*Extracted entries*:
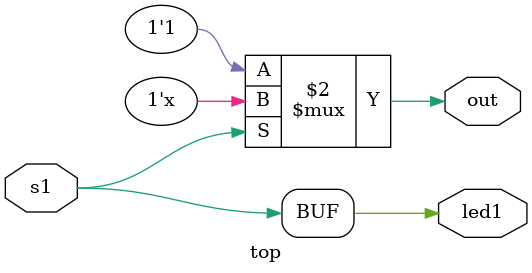
<source format=v>


/**
* This attempts to create an open-collector style output with a pullup.
**************************************************************************/
module top (
    input  wire     s1,
    output wire     led1,
    output wire     out
    );

    assign led1 = s1;               // LED will go on when press s1
    assign out = ~s1 ? 1'b1 : 1'bz; // tri-state when s1 is released

endmodule

</source>
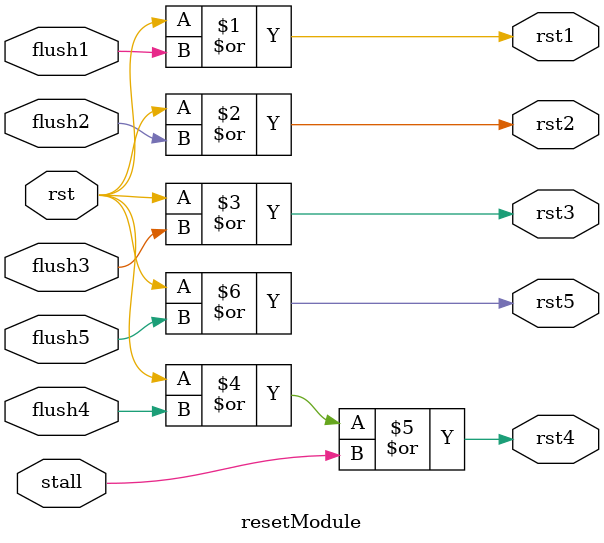
<source format=sv>
module resetModule(input rst,flush1,flush2,flush3,flush4,flush5,stall,output rst1,rst2,rst3,rst4,rst5); // IFID IDEX EXMEM MEMWB

	assign rst1=rst | flush1; //pc
	assign rst2=rst | flush2; //IF
	assign rst3=rst | flush3 ; //ID
	assign rst4=rst | flush4| stall; //EX
	assign rst5= rst |flush5; // MEM

endmodule 
</source>
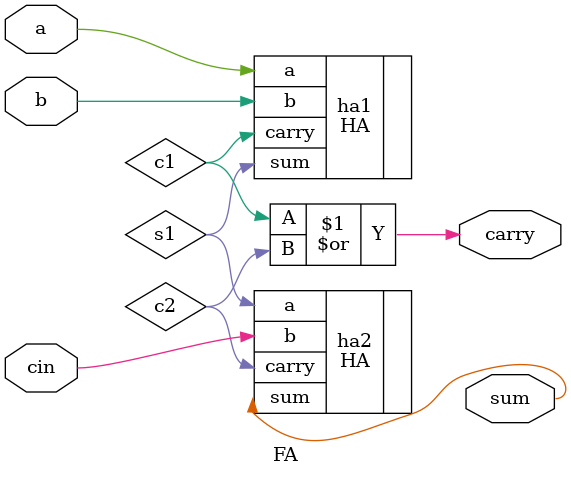
<source format=v>
`timescale 1ns / 1ps


module FA(
    input a,
    input b,
    input cin,
    output sum,
    output carry
);
    wire s1, c1, c2;
    
    HA ha1(.a(a), .b(b), .sum(s1), .carry(c1));
    HA ha2(.a(s1), .b(cin), .sum(sum), .carry(c2));
    
    or(carry, c1, c2);
endmodule

</source>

*Task instructions*:
Output the records exactly as they appear, skipping any pictures.

*Solution*:
<source format=v>


/**
* This attempts to create an open-collector style output with a pullup.
**************************************************************************/
module top (
    input  wire     s1,
    output wire     led1,
    output wire     out
    );

    assign led1 = s1;               // LED will go on when press s1
    assign out = ~s1 ? 1'b1 : 1'bz; // tri-state when s1 is released

endmodule

</source>
<source format=sv>
module resetModule(input rst,flush1,flush2,flush3,flush4,flush5,stall,output rst1,rst2,rst3,rst4,rst5); // IFID IDEX EXMEM MEMWB

	assign rst1=rst | flush1; //pc
	assign rst2=rst | flush2; //IF
	assign rst3=rst | flush3 ; //ID
	assign rst4=rst | flush4| stall; //EX
	assign rst5= rst |flush5; // MEM

endmodule 
</source>
<source format=v>
`timescale 1ns / 1ps


module FA(
    input a,
    input b,
    input cin,
    output sum,
    output carry
);
    wire s1, c1, c2;
    
    HA ha1(.a(a), .b(b), .sum(s1), .carry(c1));
    HA ha2(.a(s1), .b(cin), .sum(sum), .carry(c2));
    
    or(carry, c1, c2);
endmodule

</source>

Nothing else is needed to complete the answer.